Processing Emotions After a Loss

by | Apr 11, 2023 | Caregiving, Life

processing emotions

Processing emotions after a loss is difficult.  I have a friend whose 16 year-old daughter just experienced a tragic loss. A friend of hers committed suicide. This is tough at any age – especially in the teenage years – an important time of changes in how teenagers think, feel, and interact with others. As they begin to have more independence, they explore their own opinions, personalities, and interests. They get a stronger sense of who they are.

No matter what age we are, we can’t practice emotions we haven’t experienced. We can observe them in others and we can learn about what they are, but until we actually experience them, we don’t know how we will think, feel or act. This is why it’s vitally important for us at any age to ensure we feel think, feel and act from a place of presence. From this place we feel the correct emotion for our experience, take actions that serve us and those around us, and have the ability to process and bring closure to the experience through the lessons we’ve learned.

I remember the first time I heard of a friend committing suicide. My first thought was disbelief. My next thought was guilt – what could/should I have done to prevent this? How could I not know? It was only after these thoughts I began to feel any emotion. The first emotion I remember was frustration, and finally I felt sadness. I remember the lingering emotion was a sadness that didn’t have resolution because I didn’t know then how to process this experience. It was like a wound that didn’t quite heal and whenever I touched that place, the unprocessed emotion arose.

Can any of you relate to an experience you’ve not been able to bring closure to? Whenever another experience occurs where you feel a similar emotion, this unprocessed experience comes back. If we aren’t fully present to our current experience, we’ll underserve how we process it, just like we did the previous experience. Now we’ll have multiple unprocessed experiences we carry around with us. It doesn’t have to be this way.

I didn’t know then, and am glad I’ve learned now, how important it is to do 3 things:

  1. Practice massive acceptance of the experience. Massive acceptance of the experience means accepting fully, with no judgement of us or anyone else, what happened. This is the only way we can be fully – radically – present to the lessons there are for us to learn about ourselves, explore how we really feel, use this experience to support us becoming stronger and wiser, and be better supporting someone else going through their experiences.

 

  1. Participate in the experience through radical presence – focusing 100% of our attention in the present.

It’s easy for us to use our past experiences to validate how we feel.
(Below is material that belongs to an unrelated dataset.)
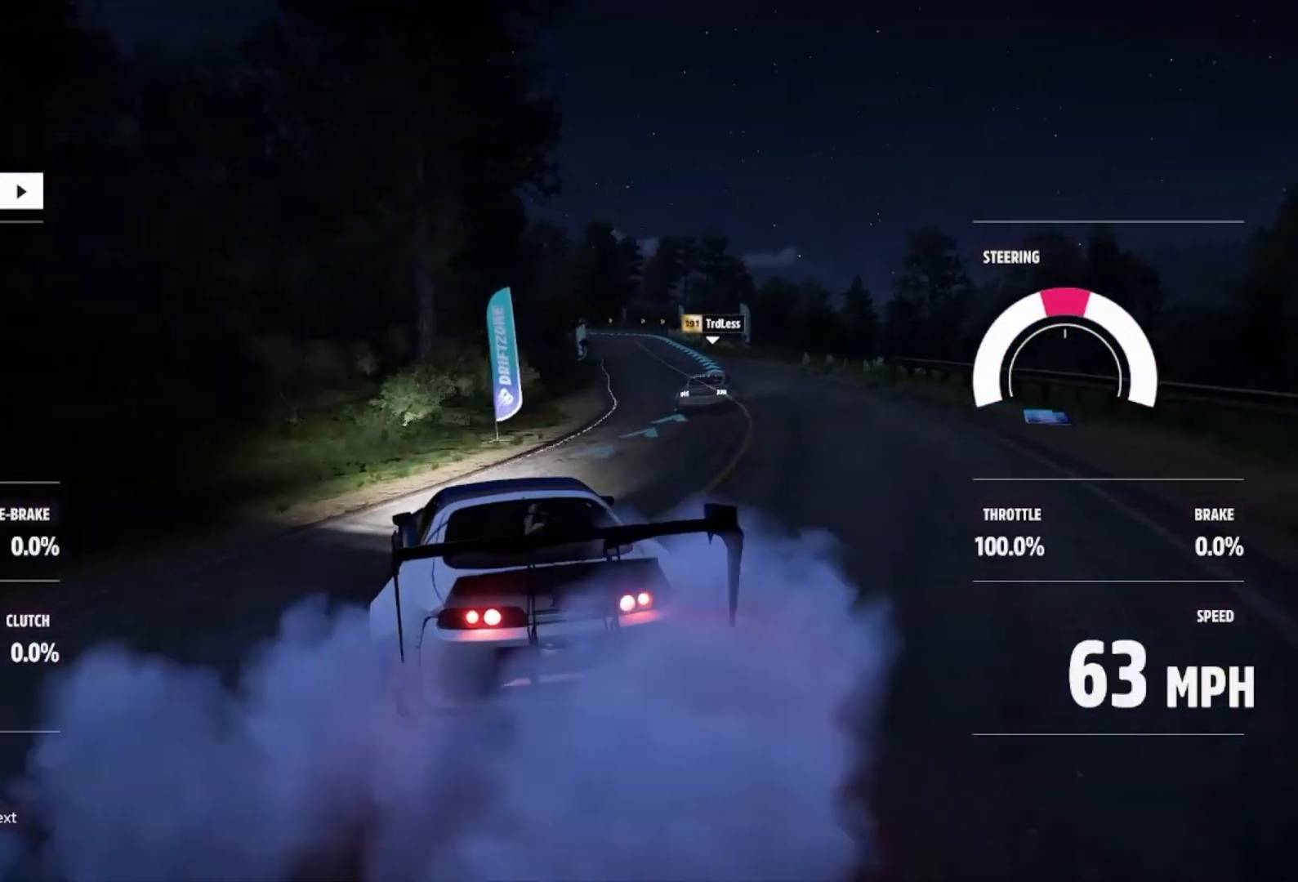
{"buttons": ["R2"], "left_stick": "right", "right_stick": "center", "events": [[67, "left_stick", "right"]]}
They’re a safe reference reservoir for us, whether we’ve fully processed them or not, because we don’t have to fully feel the emotions of this experience.

Unfortunately, they may not serve what we’re experiencing. It’s easy for us to be like fortune tellers and try to project the future based on our past when, if we don’t fully experience what’s actually going on, we’ll most likely miss the mark in this experience – and in preparing us for our most productive future! It’s when we stay fully present we give ourselves permission to explore, honor, process and learn from, this experience. This is how we stay balanced and continue to grow.

 

  1. Raise our emotions to our level of awareness/consciousness and make sure they match the experience. This is huge. Our early childhood personality development is based on our genetics, our early childhood experiences and our family environment. By about the time we’re out of first grade, they are highly unconscious to us. They’re how we feel safe. They’re the way we unconsciously react to situations. When faced with a situation that so deeply shocks us, it’s important for us not to react unconsciously through emotions from our early childhood. It’s important for us to make sure the emotions we’re feeling are the emotions that serve this experience.

 

When we experience a situation through the wrong ‘lens’ (thoughts, feelings, actions), we don’t maximize its potential in our lives. For example, do you know anyone who, when faced with a challenging situation, avoids it? They don’t want to confront it and deal with its emotions. If they don’t learn to explore the emotions of each experience, the experience will stay unresolved inside them and prevent them from closure and growth.

 

They may not even realize this in themselves. Do you know anyone who, for example, is kind and friendly when times are good and yet, under stress they become like a different person. Anger or cruelty replace kindness, mean words and/or actions replace being friendly. Have you ever reached out to them to ask about this personality swing only to hear from their place of lack of awareness that they are (or that they realize they can do something about it): “that’s the way I am.”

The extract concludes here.